Inspire was deeply concerned by the practice note, which was duly promoted as ‘good practice’, and as a result instructed law firm Hogan Lovells to raise our concerns with the Law Society.

Sara Khan, co-director of Inspire said: “As a counter-extremism and Muslim women’s rights organisation, we were troubled about a number of issues the practice note raised.

Firstly, the Law Society was promoting one narrow interpretation of Sharia, despite the breadth of religious interpretations (including gender equality interpretations) and had chosen to promote a particular interpretation of Sharia law which endorsed the distribution of estates in a way that discriminates against women.”

There exist diverse religious readings of inheritance laws not only among the various schools of Islamic jurisprudence but also contemporary interpretations.  Morocco’s reform of its family law for example the Moudawana has taken on a holistic approach where the principles of the Islamic faith have been reconciled with international human rights law.

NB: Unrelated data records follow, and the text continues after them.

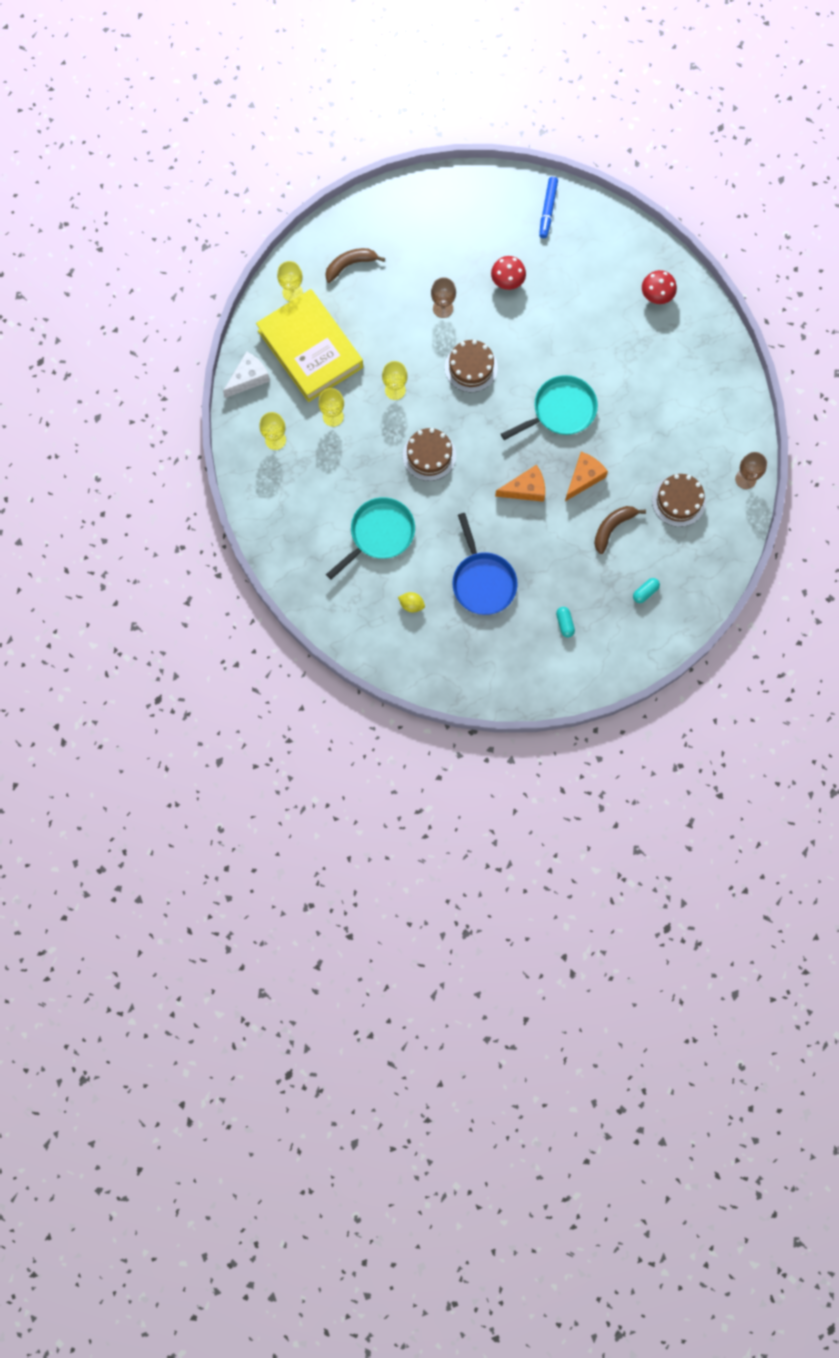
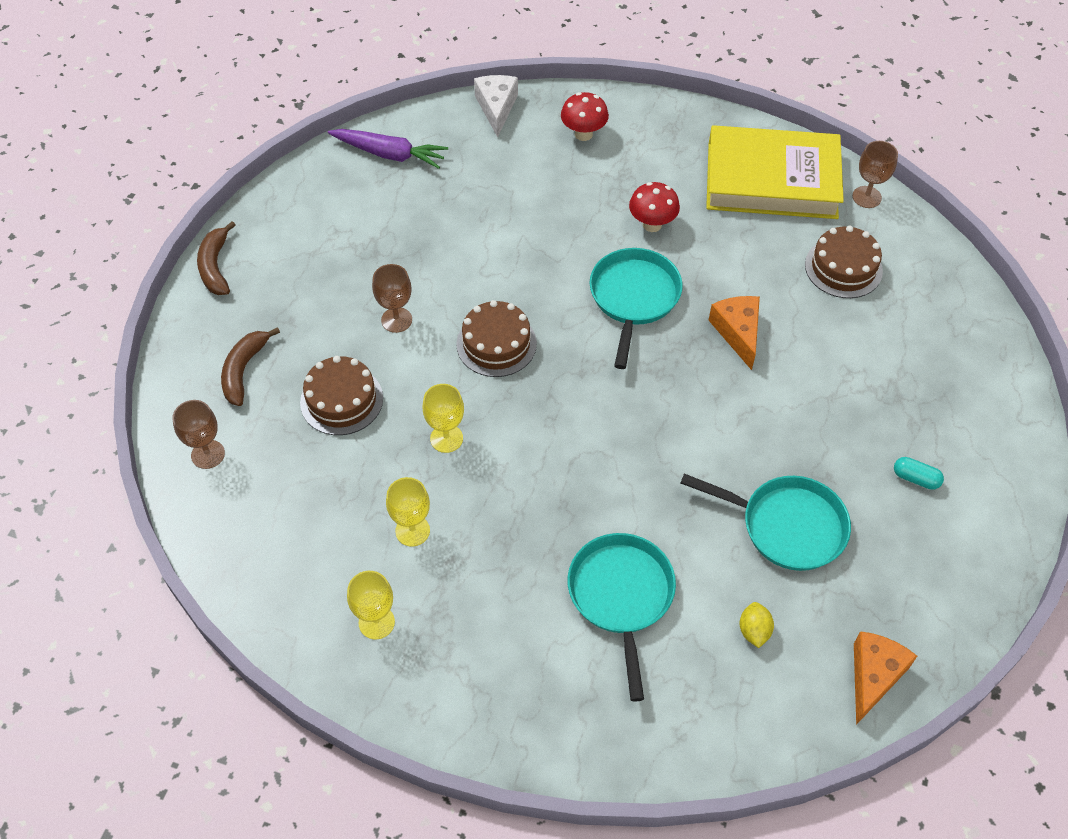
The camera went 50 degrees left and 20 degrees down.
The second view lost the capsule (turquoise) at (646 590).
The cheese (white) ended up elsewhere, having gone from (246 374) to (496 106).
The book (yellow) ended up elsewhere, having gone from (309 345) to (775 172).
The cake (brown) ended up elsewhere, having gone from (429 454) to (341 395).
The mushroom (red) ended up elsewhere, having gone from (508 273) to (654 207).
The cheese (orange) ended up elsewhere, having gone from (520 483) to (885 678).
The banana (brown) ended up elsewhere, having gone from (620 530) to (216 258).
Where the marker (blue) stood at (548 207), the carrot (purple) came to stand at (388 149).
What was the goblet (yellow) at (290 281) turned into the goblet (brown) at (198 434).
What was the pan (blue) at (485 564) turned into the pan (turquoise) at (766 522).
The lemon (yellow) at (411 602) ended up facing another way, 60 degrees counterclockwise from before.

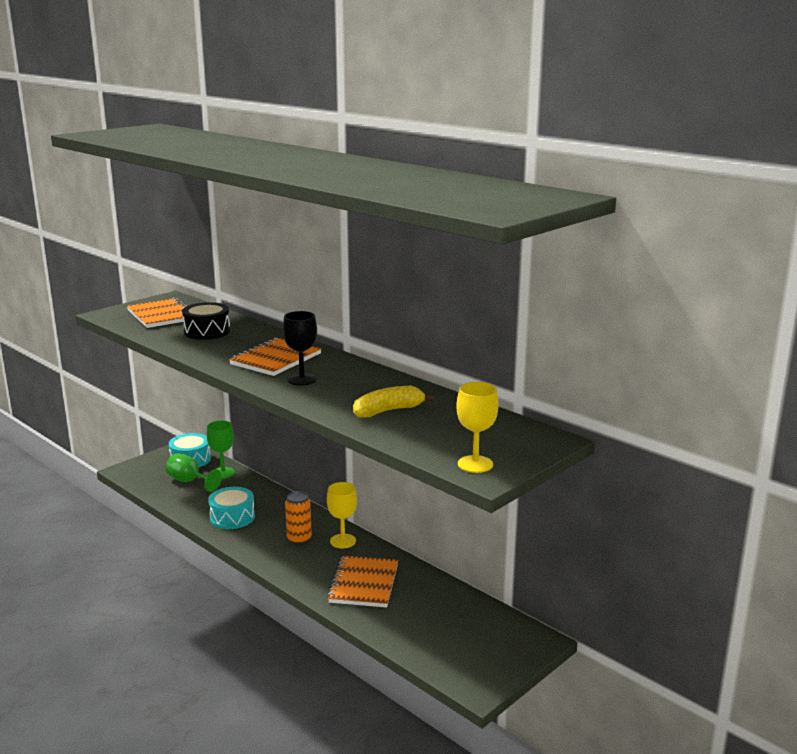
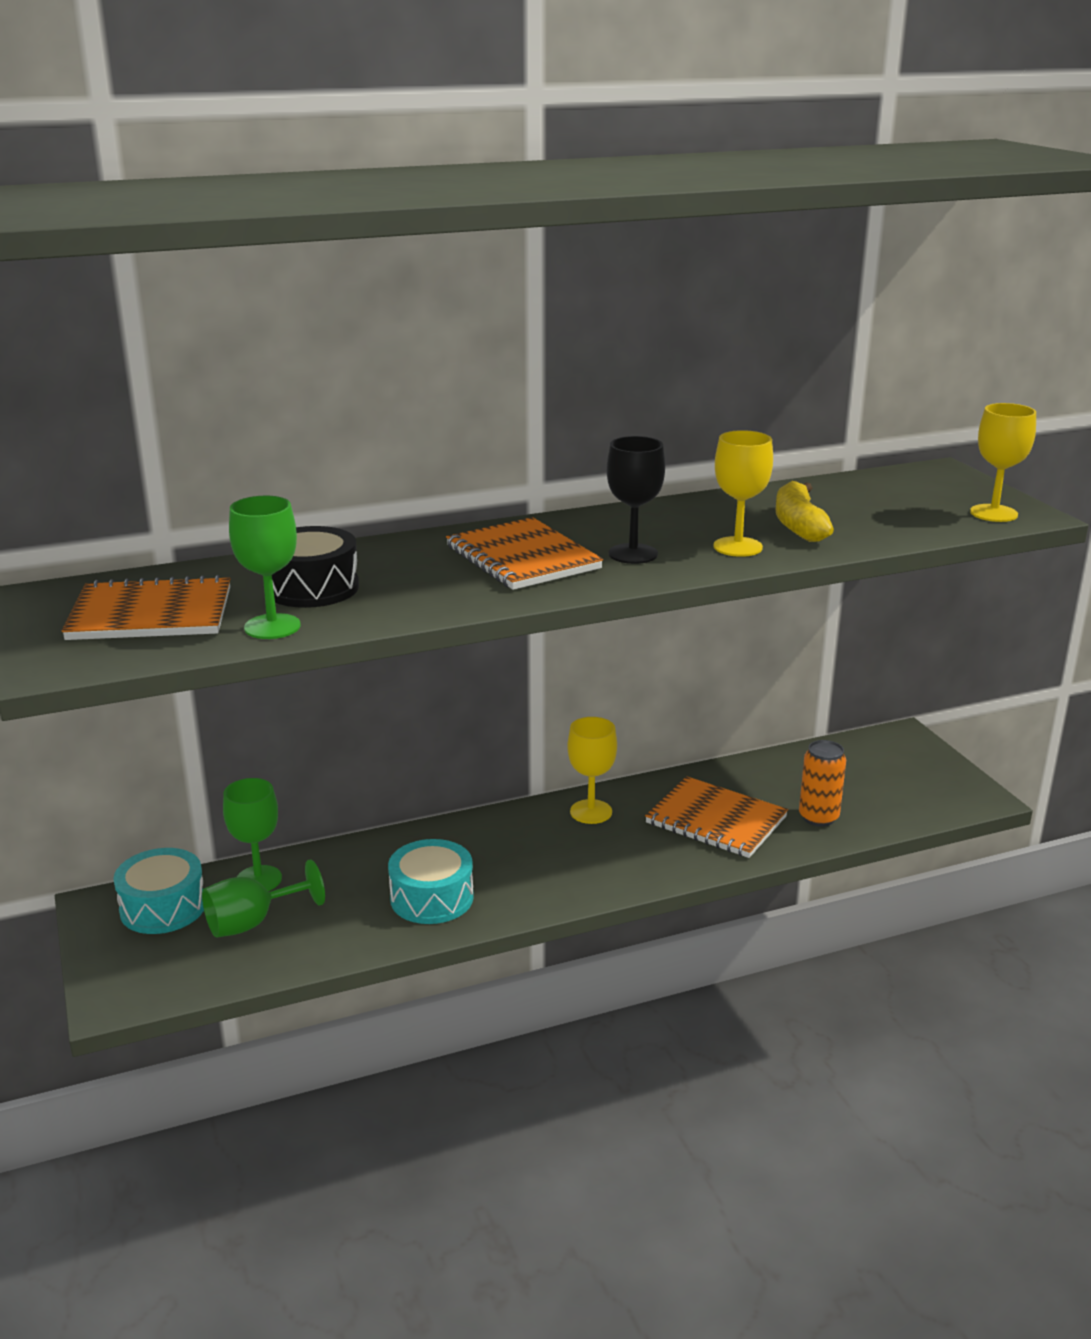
The camera went 65 degrees left and 5 degrees up.
The second view gained the goblet (green) at (265 567).
The second view gained the goblet (yellow) at (743 493).
The can (orange) ended up elsewhere, having gone from (298 517) to (822 783).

Sara Khan continued: “Secondly, we were concerned whether the Law Society had acted in accordance with its own Equality and Diversity Framework in issuing the Practice Note and with international law, in particular with the Convention on the Elimination of All Forms of Discrimination against Women (CEDAW) as well as other human rights treaties.

Thirdly, the qualifications and views of those who were referred to in drawing up the practice note was of particular concern to us as outlined in section 5 of the practice note. We highlighted our reasons to the Law Society about this.”

Inspire is pleased however that its concerns were duly noted and accepted by the Law Society.

Sara Khan added: “We would like to thank the Law Society for writing to us yesterday in informing us that the practice note has now been withdrawn and will not be replaced.  We also accept their apology and welcome the opportunity to engage and work with the Law Society in offering our guidance and advice where we are able.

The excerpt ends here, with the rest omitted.